→ RECORD SET:
►

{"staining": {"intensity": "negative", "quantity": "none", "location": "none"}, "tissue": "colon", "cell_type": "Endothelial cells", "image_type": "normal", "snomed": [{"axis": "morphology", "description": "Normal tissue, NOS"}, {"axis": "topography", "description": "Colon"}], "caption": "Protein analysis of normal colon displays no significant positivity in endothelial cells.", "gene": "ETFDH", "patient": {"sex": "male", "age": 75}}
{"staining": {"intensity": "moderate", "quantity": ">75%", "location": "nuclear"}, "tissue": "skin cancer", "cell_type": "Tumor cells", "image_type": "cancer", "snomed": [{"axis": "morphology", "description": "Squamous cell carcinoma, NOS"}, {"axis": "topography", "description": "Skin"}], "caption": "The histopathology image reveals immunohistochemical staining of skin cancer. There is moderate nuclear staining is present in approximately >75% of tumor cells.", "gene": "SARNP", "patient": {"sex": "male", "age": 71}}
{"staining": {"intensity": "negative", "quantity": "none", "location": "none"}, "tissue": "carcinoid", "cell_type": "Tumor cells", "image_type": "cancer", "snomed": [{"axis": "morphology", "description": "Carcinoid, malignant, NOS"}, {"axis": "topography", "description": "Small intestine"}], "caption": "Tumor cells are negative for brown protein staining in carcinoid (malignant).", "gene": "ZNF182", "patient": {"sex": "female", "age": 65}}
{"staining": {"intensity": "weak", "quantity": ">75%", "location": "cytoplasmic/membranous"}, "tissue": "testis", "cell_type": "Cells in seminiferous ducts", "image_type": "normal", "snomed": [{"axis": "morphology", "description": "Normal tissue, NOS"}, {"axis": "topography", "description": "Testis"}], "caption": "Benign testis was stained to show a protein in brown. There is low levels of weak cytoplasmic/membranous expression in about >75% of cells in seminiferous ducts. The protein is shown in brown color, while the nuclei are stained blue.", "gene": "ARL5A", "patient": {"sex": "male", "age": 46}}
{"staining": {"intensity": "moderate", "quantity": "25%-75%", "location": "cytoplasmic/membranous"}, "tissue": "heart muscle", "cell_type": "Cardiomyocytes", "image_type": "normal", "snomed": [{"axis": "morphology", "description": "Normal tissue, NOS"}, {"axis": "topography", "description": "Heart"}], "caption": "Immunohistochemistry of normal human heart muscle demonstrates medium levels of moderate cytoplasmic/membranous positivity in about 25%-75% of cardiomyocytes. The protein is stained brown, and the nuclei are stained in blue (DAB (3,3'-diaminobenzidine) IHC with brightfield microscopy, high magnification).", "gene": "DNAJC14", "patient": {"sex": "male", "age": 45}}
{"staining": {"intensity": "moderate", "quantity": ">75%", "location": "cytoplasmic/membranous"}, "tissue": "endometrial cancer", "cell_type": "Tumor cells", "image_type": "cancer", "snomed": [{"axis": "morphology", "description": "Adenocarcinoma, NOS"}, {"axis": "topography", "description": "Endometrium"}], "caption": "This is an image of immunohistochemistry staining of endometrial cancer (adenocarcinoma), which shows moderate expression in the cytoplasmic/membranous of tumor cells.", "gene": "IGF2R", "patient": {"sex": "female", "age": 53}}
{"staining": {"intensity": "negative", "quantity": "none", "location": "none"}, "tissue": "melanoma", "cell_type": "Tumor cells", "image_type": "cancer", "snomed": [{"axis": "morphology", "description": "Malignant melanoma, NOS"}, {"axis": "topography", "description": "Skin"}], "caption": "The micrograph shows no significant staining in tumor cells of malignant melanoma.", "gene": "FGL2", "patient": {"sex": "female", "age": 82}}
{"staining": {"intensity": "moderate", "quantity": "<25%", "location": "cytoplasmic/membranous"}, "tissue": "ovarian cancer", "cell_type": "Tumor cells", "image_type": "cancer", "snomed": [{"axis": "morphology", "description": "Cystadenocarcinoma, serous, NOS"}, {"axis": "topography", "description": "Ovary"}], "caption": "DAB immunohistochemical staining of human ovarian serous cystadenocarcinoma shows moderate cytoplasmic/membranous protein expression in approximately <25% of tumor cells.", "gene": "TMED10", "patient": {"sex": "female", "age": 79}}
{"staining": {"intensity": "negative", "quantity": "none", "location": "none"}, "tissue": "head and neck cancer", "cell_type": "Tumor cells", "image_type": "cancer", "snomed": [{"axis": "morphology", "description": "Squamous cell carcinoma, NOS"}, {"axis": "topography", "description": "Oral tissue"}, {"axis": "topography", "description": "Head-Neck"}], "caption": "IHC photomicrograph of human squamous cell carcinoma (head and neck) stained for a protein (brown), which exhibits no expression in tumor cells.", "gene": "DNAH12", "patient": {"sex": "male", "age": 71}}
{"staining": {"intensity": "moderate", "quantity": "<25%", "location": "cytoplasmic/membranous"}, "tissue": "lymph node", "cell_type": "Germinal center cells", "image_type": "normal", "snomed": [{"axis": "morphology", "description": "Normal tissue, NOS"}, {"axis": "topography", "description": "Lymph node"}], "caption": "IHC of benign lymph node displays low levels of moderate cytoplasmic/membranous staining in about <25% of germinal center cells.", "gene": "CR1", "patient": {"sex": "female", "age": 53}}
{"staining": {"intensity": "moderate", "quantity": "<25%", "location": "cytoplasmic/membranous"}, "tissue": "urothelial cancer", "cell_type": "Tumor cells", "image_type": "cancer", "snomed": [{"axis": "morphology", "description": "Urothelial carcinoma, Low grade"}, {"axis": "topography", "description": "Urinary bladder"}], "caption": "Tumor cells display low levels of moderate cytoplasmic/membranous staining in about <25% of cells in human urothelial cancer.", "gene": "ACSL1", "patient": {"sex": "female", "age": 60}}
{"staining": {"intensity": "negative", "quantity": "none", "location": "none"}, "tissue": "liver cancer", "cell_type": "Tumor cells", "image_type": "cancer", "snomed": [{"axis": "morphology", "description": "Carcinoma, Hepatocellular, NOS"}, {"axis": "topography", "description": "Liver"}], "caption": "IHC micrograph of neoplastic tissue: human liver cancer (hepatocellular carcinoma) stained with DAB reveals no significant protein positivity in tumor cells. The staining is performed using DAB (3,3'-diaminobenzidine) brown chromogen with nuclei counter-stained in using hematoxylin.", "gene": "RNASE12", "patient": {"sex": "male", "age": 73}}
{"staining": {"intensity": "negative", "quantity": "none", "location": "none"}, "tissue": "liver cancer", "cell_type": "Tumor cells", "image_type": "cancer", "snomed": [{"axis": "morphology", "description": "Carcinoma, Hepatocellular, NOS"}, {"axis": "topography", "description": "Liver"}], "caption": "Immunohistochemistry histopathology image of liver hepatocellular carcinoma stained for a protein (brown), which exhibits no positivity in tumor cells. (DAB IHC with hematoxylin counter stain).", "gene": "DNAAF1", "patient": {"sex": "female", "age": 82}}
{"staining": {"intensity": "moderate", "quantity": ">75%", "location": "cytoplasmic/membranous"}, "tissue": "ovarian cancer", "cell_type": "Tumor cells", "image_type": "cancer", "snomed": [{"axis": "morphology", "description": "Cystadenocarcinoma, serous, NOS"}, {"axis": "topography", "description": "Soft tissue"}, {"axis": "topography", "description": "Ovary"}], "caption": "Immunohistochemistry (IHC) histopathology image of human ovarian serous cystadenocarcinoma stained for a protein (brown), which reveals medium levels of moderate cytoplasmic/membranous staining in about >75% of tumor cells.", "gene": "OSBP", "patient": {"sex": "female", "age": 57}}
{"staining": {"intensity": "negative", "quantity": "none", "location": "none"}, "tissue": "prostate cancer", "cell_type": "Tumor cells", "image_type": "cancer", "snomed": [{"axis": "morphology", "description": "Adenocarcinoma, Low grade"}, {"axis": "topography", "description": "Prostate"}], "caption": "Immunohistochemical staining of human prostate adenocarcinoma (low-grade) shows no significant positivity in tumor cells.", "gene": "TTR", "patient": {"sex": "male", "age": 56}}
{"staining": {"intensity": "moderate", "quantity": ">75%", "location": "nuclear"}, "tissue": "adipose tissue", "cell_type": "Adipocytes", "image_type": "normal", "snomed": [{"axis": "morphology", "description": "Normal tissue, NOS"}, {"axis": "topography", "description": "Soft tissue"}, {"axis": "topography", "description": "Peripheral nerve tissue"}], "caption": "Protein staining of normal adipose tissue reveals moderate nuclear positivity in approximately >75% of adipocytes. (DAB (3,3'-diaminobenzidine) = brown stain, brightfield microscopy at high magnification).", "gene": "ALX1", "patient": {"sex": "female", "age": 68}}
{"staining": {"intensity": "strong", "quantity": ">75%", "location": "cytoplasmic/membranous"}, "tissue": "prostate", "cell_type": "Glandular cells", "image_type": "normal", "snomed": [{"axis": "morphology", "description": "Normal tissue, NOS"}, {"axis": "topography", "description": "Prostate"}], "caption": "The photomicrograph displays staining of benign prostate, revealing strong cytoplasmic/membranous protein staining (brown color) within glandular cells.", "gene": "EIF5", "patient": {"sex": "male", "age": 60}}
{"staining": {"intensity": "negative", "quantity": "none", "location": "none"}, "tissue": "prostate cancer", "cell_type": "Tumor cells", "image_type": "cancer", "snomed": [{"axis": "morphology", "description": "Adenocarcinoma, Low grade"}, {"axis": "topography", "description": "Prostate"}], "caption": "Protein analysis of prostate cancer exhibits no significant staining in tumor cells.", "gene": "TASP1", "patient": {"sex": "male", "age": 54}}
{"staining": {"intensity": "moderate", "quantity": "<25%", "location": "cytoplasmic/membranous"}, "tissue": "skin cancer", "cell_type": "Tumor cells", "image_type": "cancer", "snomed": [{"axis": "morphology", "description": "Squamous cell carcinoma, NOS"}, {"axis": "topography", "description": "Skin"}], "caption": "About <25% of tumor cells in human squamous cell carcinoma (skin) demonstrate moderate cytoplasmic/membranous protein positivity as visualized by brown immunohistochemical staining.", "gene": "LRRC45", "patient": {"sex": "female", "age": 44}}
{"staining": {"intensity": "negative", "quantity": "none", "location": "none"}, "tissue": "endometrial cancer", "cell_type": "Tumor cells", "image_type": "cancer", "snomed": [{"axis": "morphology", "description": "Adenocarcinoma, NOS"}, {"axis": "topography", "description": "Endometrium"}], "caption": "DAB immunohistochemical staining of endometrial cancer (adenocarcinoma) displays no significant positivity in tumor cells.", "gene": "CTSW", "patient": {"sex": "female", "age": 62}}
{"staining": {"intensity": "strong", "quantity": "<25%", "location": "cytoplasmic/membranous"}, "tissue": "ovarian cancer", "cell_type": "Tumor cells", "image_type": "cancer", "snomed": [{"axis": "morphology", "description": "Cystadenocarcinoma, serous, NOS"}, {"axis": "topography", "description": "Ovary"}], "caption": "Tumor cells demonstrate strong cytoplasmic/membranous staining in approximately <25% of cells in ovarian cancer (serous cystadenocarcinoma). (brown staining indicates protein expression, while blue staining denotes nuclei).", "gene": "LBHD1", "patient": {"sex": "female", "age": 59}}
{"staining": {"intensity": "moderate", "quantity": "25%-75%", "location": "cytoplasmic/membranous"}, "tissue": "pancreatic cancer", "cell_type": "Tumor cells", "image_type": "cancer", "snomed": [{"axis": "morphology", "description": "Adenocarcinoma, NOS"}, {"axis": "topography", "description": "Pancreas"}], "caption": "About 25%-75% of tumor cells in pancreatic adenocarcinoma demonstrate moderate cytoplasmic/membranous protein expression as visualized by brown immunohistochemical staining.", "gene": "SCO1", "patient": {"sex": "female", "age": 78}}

◄

→ INSTRUCTIONS TO FOLLOW: Starting at the line above that contains "analysis of prostate", write out each line exactly until the line that contains "in human squamous" has been written, and stop there.

→ SOLVED EXERCISE:
{"staining": {"intensity": "negative", "quantity": "none", "location": "none"}, "tissue": "prostate cancer", "cell_type": "Tumor cells", "image_type": "cancer", "snomed": [{"axis": "morphology", "description": "Adenocarcinoma, Low grade"}, {"axis": "topography", "description": "Prostate"}], "caption": "Protein analysis of prostate cancer exhibits no significant staining in tumor cells.", "gene": "TASP1", "patient": {"sex": "male", "age": 54}}
{"staining": {"intensity": "moderate", "quantity": "<25%", "location": "cytoplasmic/membranous"}, "tissue": "skin cancer", "cell_type": "Tumor cells", "image_type": "cancer", "snomed": [{"axis": "morphology", "description": "Squamous cell carcinoma, NOS"}, {"axis": "topography", "description": "Skin"}], "caption": "About <25% of tumor cells in human squamous cell carcinoma (skin) demonstrate moderate cytoplasmic/membranous protein positivity as visualized by brown immunohistochemical staining.", "gene": "LRRC45", "patient": {"sex": "female", "age": 44}}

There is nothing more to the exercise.